MANILA — Multinational technology company Dyson said its soon-to-rise research and manufacturing "campus" in the Philippines, which will be the size of 92 basketball courts, will be its largest software center.
"It'll become the biggest software hub of Dyson," Edwin Adriaansen, Dyson's global software director, told journalists in a recent interview at the company's global headquarters in Singapore.
The multibillion-dollar British firm known for its bladeless fans, bagless vacuums, and hair styling products also operates in the UK and Malaysia.

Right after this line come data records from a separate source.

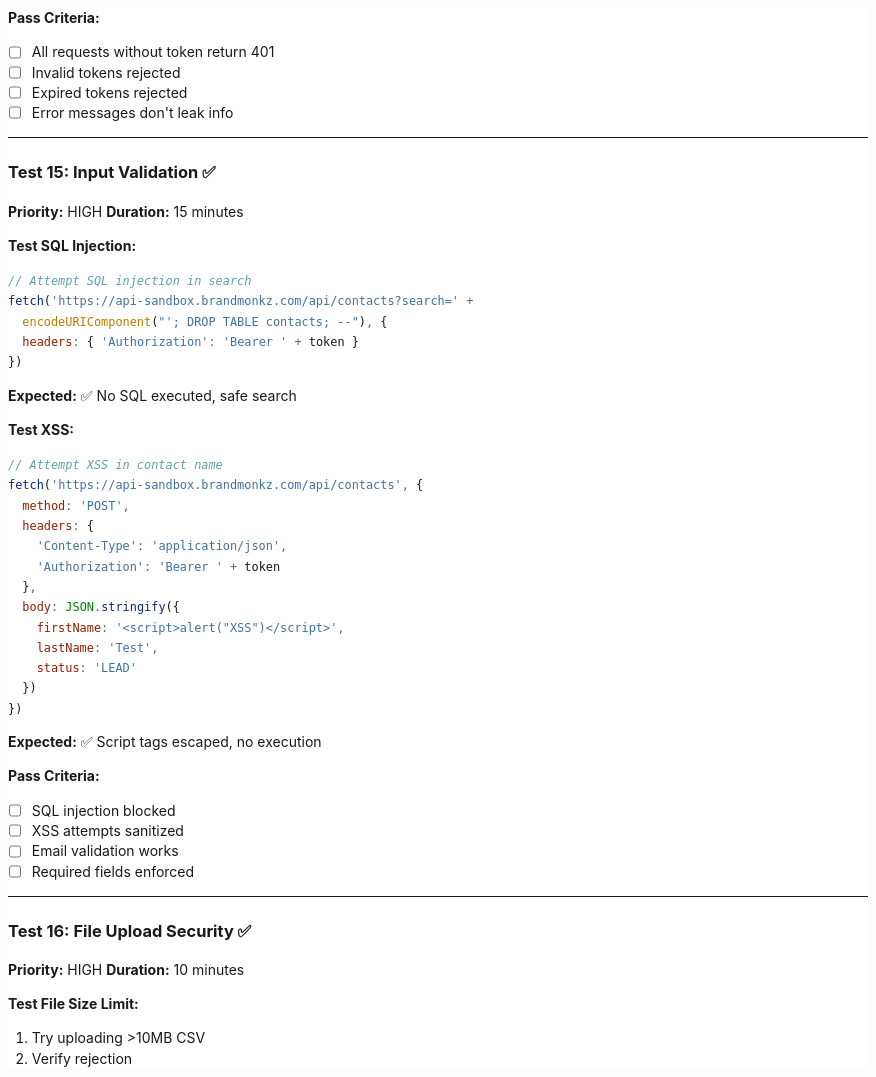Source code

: **Pass Criteria:**
- [ ] All requests without token return 401
- [ ] Invalid tokens rejected
- [ ] Expired tokens rejected
- [ ] Error messages don't leak info

---

### Test 15: Input Validation ✅
**Priority:** HIGH
**Duration:** 15 minutes

**Test SQL Injection:**
```javascript
// Attempt SQL injection in search
fetch('https://api-sandbox.brandmonkz.com/api/contacts?search=' +
  encodeURIComponent("'; DROP TABLE contacts; --"), {
  headers: { 'Authorization': 'Bearer ' + token }
})
```
**Expected:** ✅ No SQL executed, safe search

**Test XSS:**
```javascript
// Attempt XSS in contact name
fetch('https://api-sandbox.brandmonkz.com/api/contacts', {
  method: 'POST',
  headers: {
    'Content-Type': 'application/json',
    'Authorization': 'Bearer ' + token
  },
  body: JSON.stringify({
    firstName: '<script>alert("XSS")</script>',
    lastName: 'Test',
    status: 'LEAD'
  })
})
```
**Expected:** ✅ Script tags escaped, no execution

**Pass Criteria:**
- [ ] SQL injection blocked
- [ ] XSS attempts sanitized
- [ ] Email validation works
- [ ] Required fields enforced

---

### Test 16: File Upload Security ✅
**Priority:** HIGH
**Duration:** 10 minutes

**Test File Size Limit:**
1. Try uploading >10MB CSV
2. Verify rejection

Dyson — which currently has a software lab in Alabang and a manufacturing facility in Calamba, Laguna — will launch its P11-billion hybrid plant in Santo Tomas, Batangas in the third quarter of 2024 in a bid to consolidate all of its Philippines offices under one roof.
It targets to hire an additional 400 engineers and more than 50 graduate engineers for the new hub. The firm earlier said the investment would generate around 1,250 employees by mid-2024.

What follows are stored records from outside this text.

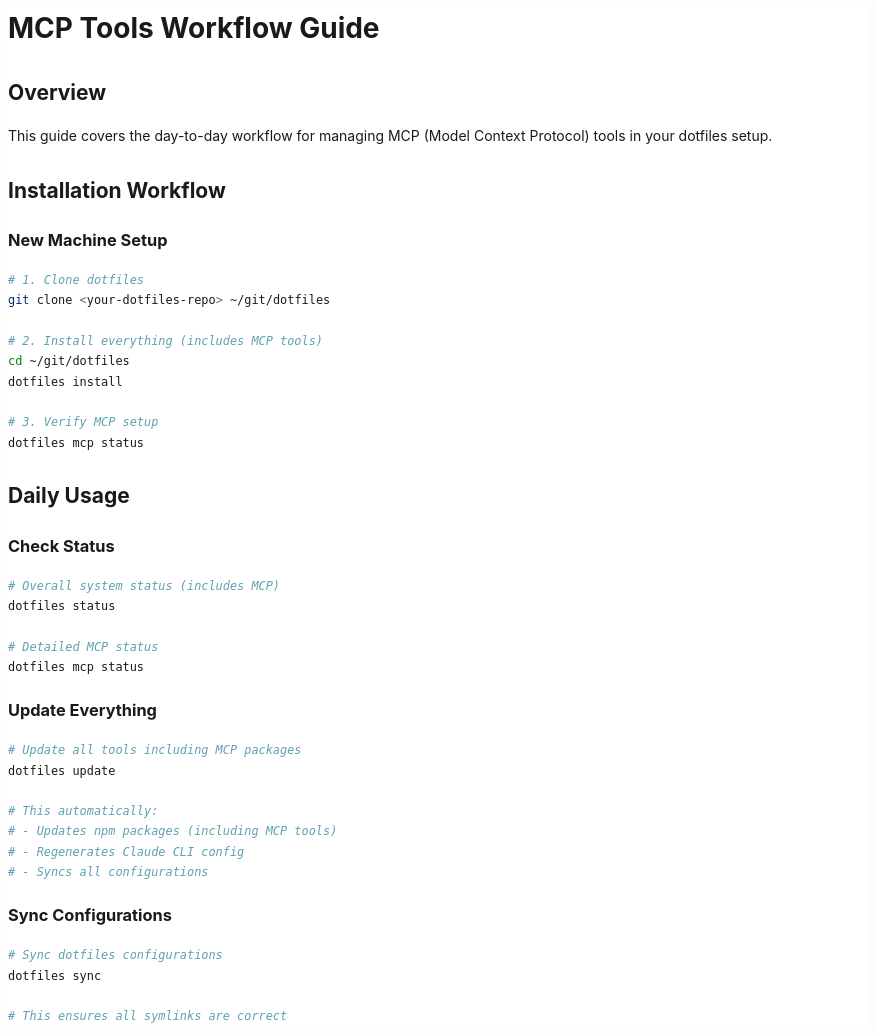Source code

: # MCP Tools Workflow Guide

## Overview

This guide covers the day-to-day workflow for managing MCP (Model Context Protocol) tools in your dotfiles setup.

## Installation Workflow

### New Machine Setup
```bash
# 1. Clone dotfiles
git clone <your-dotfiles-repo> ~/git/dotfiles

# 2. Install everything (includes MCP tools)
cd ~/git/dotfiles
dotfiles install

# 3. Verify MCP setup
dotfiles mcp status
```

## Daily Usage

### Check Status
```bash
# Overall system status (includes MCP)
dotfiles status

# Detailed MCP status
dotfiles mcp status
```

### Update Everything
```bash
# Update all tools including MCP packages
dotfiles update

# This automatically:
# - Updates npm packages (including MCP tools)
# - Regenerates Claude CLI config
# - Syncs all configurations
```

### Sync Configurations
```bash
# Sync dotfiles configurations
dotfiles sync

# This ensures all symlinks are correct
```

Adriaansen says they do not consider the Philippines a support entity for Dyson. They instead see the Batangas operations as key to the company's development, adding that the country has "very talented people."
"We can work with universities, we can set the tone, we can set the goals, we can set the future for the Philippines software," he said.
A lot of things had been considered before Dyson chose the Philippines as its location for the billion-peso investment. There are other equally viable locations where it can put its money. But for Adriaansen, the Philippines "has the best characteristics to be successful."
"We believe in the way working at campus you have to combine factory and staff with legal people with software engineers, hardware, design engineers," he said.
He aims for the software facility to be the leading one in the Philippines, adding that Dyson Philippines "will have dedicated products being developed."
The software director also hopes that Dyson's new location at the First Philippine Industrial Park in Santo Tomas will attract other companies to the area, which he calls the "Silicon Valley of the Philippines."
When asked what Filipinos bring to the table, Dyson Chief Technology Officer John Churchill said, "What we see for me in the Philippines is the ability to learn... the huge amount of great communication."
"We are a global company. We want people who can communicate and also people who have the passion to want to bring the energy to the team to work as a team," Churchill added.
He said it was the first time that Dyson looked to make an office and a manufacturing facility in one place.
"It's magic for me when we bring manufacturing and design together because the world of the theory intersects with the world of reality," he said.
Building the Batangas facility could be a risky undertaking for Dyson, especially with the huge investment it would shell out to complete the mega hub from scratch amid the global economic situation and tech layoffs.
But Adriaansen, the software director, explained that the "DNA" of family-owned Dyson is that they "can do a lot of things" and they "don't give up early."
"The option is go, go, go for it. The same with our products, 75 percent of our products never make it to the market — you will never see it. The same with campus, there's no reason it shouldn't work."